§ **EXERCISE**
Everything from the line that contains "Structures marked on" to the end of the data below is to be reproduced verbatim; leave all else out.

§ **THE DATA**
============================================================
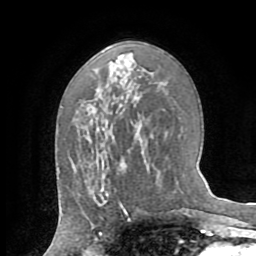
Breast MRI (dynamic contrast-enhanced), one axial slice. Position 41 of 72 along the scan axis. Cropped to one breast. Dynamic contrast-enhanced series, time point 2 of 8 at this slice position (early post-contrast). 1.5 T. TE 3.2 ms, TR 6.5 ms. 256 × 256 image matrix, field of view 180 × 180 mm. Female patient.
Structures marked on this image (semi-automatic segmentation, software-assisted and operator-edited):
- enhancing-tissue mask used for the functional tumour volume (all voxels passing the contrast-enhancement thresholds inside the analysis volume; usually the tumour): bounding box [x1, y1, x2, y2] px = [98, 187, 109, 206]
============================================================
§ **ANSWER TO THIS TASK**
Structures marked on this image (semi-automatic segmentation, software-assisted and operator-edited):
- enhancing-tissue mask used for the functional tumour volume (all voxels passing the contrast-enhancement thresholds inside the analysis volume; usually the tumour): bounding box [x1, y1, x2, y2] px = [98, 187, 109, 206]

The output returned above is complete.